Safely Handling Toothy Fish

FISH WITH TEETH - how to put the bite on them first!

Before you land 'em, you've got to hook 'em and when the fish you're after has a mouth like a chain saw, that's easier said than done. Use these helpful hints to land these toothy fish.


These reef and rig predators are absolutely fearless, sinking thir need-sharp teeth into anything that crosses their line of vision. Use wire leader of at least 10" in length.

Spoons with a tube jig trailer are the most common "cuda" bait, but trolled spoons and live or dead baits are effective. Bring plenty of bait - these guys will tear it up.

King Mackerel

Kings have up to 40 teeth per jaw, combined with a sleek body made for speed. They often leap from the water like a silver cruise missile, landing on trolled ballyhoo or live baits like pilchards, but shrimp and squid are also on their must-eat list.

Use wire leader and a stinger hook on the bait's tail end.
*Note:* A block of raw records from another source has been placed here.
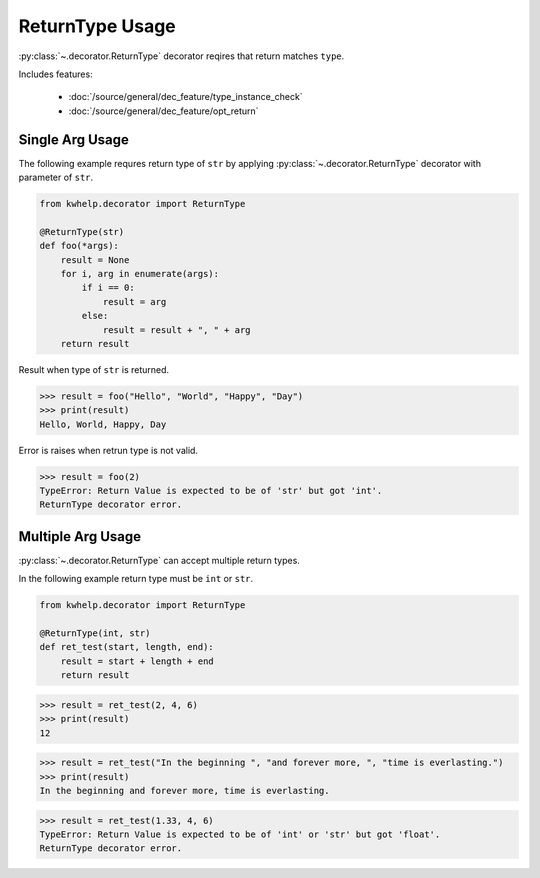 ReturnType Usage
================

:py:class:`~.decorator.ReturnType` decorator reqires that return matches ``type``.

Includes features:

    * :doc:`/source/general/dec_feature/type_instance_check`
    * :doc:`/source/general/dec_feature/opt_return`

Single Arg Usage
----------------

The following example requres return type of ``str`` by applying :py:class:`~.decorator.ReturnType`
decorator with parameter of ``str``.

.. code-block:: python

    from kwhelp.decorator import ReturnType

    @ReturnType(str)
    def foo(*args):
        result = None
        for i, arg in enumerate(args):
            if i == 0:
                result = arg
            else:
                result = result + ", " + arg
        return result

Result when type of ``str`` is returned.

.. code-block:: python

    >>> result = foo("Hello", "World", "Happy", "Day")
    >>> print(result)
    Hello, World, Happy, Day

Error is raises when retrun type is not valid.

.. code-block:: python

    >>> result = foo(2)
    TypeError: Return Value is expected to be of 'str' but got 'int'.
    ReturnType decorator error.

Multiple Arg Usage
------------------

:py:class:`~.decorator.ReturnType` can accept multiple return types.

In the following example return type must be ``int`` or ``str``.

.. code-block:: python

    from kwhelp.decorator import ReturnType

    @ReturnType(int, str)
    def ret_test(start, length, end):
        result = start + length + end
        return result

.. code-block:: python

    >>> result = ret_test(2, 4, 6)
    >>> print(result)
    12

.. code-block:: python

    >>> result = ret_test("In the beginning ", "and forever more, ", "time is everlasting.")
    >>> print(result)
    In the beginning and forever more, time is everlasting.

.. code-block:: python

    >>> result = ret_test(1.33, 4, 6)
    TypeError: Return Value is expected to be of 'int' or 'str' but got 'float'.
    ReturnType decorator error.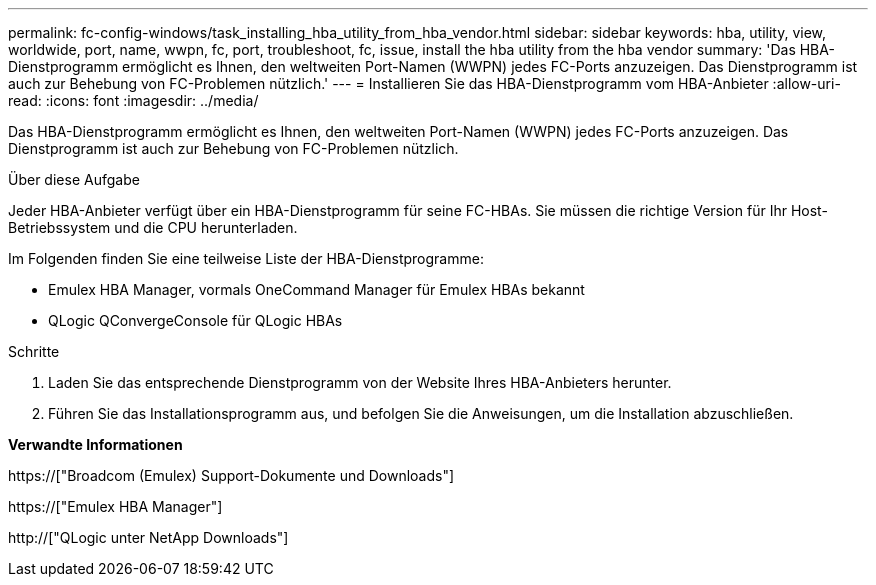 ---
permalink: fc-config-windows/task_installing_hba_utility_from_hba_vendor.html 
sidebar: sidebar 
keywords: hba, utility, view, worldwide, port, name, wwpn, fc, port, troubleshoot, fc, issue, install the hba utility from the hba vendor 
summary: 'Das HBA-Dienstprogramm ermöglicht es Ihnen, den weltweiten Port-Namen (WWPN) jedes FC-Ports anzuzeigen. Das Dienstprogramm ist auch zur Behebung von FC-Problemen nützlich.' 
---
= Installieren Sie das HBA-Dienstprogramm vom HBA-Anbieter
:allow-uri-read: 
:icons: font
:imagesdir: ../media/


[role="lead"]
Das HBA-Dienstprogramm ermöglicht es Ihnen, den weltweiten Port-Namen (WWPN) jedes FC-Ports anzuzeigen. Das Dienstprogramm ist auch zur Behebung von FC-Problemen nützlich.

.Über diese Aufgabe
Jeder HBA-Anbieter verfügt über ein HBA-Dienstprogramm für seine FC-HBAs. Sie müssen die richtige Version für Ihr Host-Betriebssystem und die CPU herunterladen.

Im Folgenden finden Sie eine teilweise Liste der HBA-Dienstprogramme:

* Emulex HBA Manager, vormals OneCommand Manager für Emulex HBAs bekannt
* QLogic QConvergeConsole für QLogic HBAs


.Schritte
. Laden Sie das entsprechende Dienstprogramm von der Website Ihres HBA-Anbieters herunter.
. Führen Sie das Installationsprogramm aus, und befolgen Sie die Anweisungen, um die Installation abzuschließen.


*Verwandte Informationen*

https://["Broadcom (Emulex) Support-Dokumente und Downloads"]

https://["Emulex HBA Manager"]

http://["QLogic unter NetApp Downloads"]
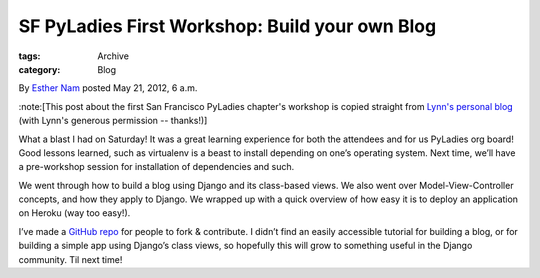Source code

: SF PyLadies First Workshop: Build your own Blog
-----------------------------------------------

:tags: Archive
:category: Blog

By `Esther Nam </blog/author/esther/>`_ posted May 21, 2012, 6 a.m.

:note:[This post about the first San Francisco PyLadies chapter's workshop is
copied straight from `Lynn's personal
blog <http://www.roguelynn.com/2012/05/16/pyladies-first-workshop-build-your-own-blog/>`_
(with Lynn's generous permission -- thanks!)]

What a blast I had on Saturday! It was a great learning experience for
both the attendees and for us PyLadies org board! Good lessons learned,
such as virtualenv is a beast to install depending on one’s operating
system. Next time, we’ll have a pre-workshop session for installation of
dependencies and such.

We went through how to build a blog using Django and its class-based
views. We also went over Model-View-Controller concepts, and how they
apply to Django. We wrapped up with a quick overview of how easy it is
to deploy an application on Heroku (way too easy!).

I’ve made a `GitHub
repo <https://github.com/econchick/PyLadiesBYOBlog>`_ for people to fork
& contribute. I didn’t find an easily accessible tutorial for building a
blog, or for building a simple app using Django’s class views, so
hopefully this will grow to something useful in the Django community.
Til next time!
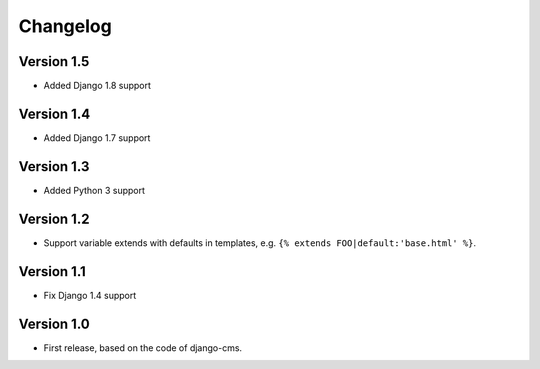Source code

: Changelog
=========

Version 1.5
-----------

* Added Django 1.8 support

Version 1.4
-----------

* Added Django 1.7 support

Version 1.3
-----------

* Added Python 3 support

Version 1.2
-----------

* Support variable extends with defaults in templates, e.g. ``{% extends FOO|default:'base.html' %}``.

Version 1.1
-----------

* Fix Django 1.4 support

Version 1.0
-----------

* First release, based on the code of django-cms.

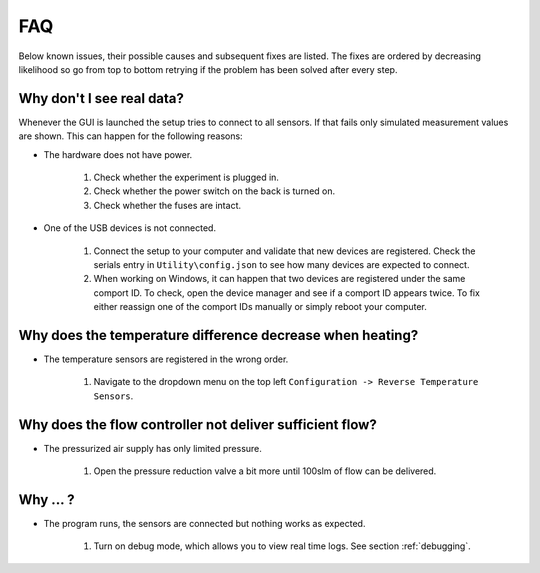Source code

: .. _troubleshooting:

FAQ
===

Below known issues, their possible causes and subsequent fixes are listed. The fixes are ordered by decreasing
likelihood so go from top to bottom retrying if the problem has been solved after every step.

Why don't I see real data?
**************************

Whenever the GUI is launched the setup tries to connect to all sensors. If that fails only simulated measurement
values are shown. This can happen for the following reasons:

* The hardware does not have power.

   #. Check whether the experiment is plugged in.

   #. Check whether the power switch on the back is turned on.

   #. Check whether the fuses are intact.

* One of the USB devices is not connected.

   #. Connect the setup to your computer and validate that new devices are registered. Check the serials entry in
      ``Utility\config.json`` to see how many devices are expected to connect.

   #. When working on Windows, it can happen that two devices are registered under the same comport ID. To check,
      open the device manager and see if a comport ID appears twice. To fix either reassign one of the comport IDs
      manually or simply reboot your computer.

Why does the temperature difference decrease when heating?
**********************************************************

* The temperature sensors are registered in the wrong order.

   #. Navigate to the dropdown menu on the top left ``Configuration -> Reverse Temperature Sensors``.

Why does the flow controller not deliver sufficient flow?
*********************************************************

* The pressurized air supply has only limited pressure.

    #. Open the pressure reduction valve a bit more until 100slm of flow can be delivered.

Why ... ?
*********

* The program runs, the sensors are connected but nothing works as expected.

   #. Turn on debug mode, which allows you to view real time logs. See section :ref:`debugging`.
Kings often chop a bait fish in half and may miss a single hook bait.

Mako Shark

These massive predators have jaws that can crush a man, earning the mako a place on the list of known man-eaters, right next to Joan Collins. Rig up with the heaviest wire leader you've got, drift and chum to attract them and bait with whole squid or fish.


These runaway torpedoes with teeth bite blindingly fast, often tearing away the aft section of a bait, so a stinger hook is in order. Use a long wire leader, up to 5', and keep the line free of any shiny hardware like swivels that could trigger a mid-line strike.

Blue Fish

See a school of blues in a frenzy? Don't enter the water - anything within sight is danger of being mauled. Their teeth will make mince meat of mono, so rig up with 1' of wire leader. Don't get choosey, because in a frenzy, blues eat any bait or lure.

All of these toothy fish are good eating, just take care when handling so you get the first bite!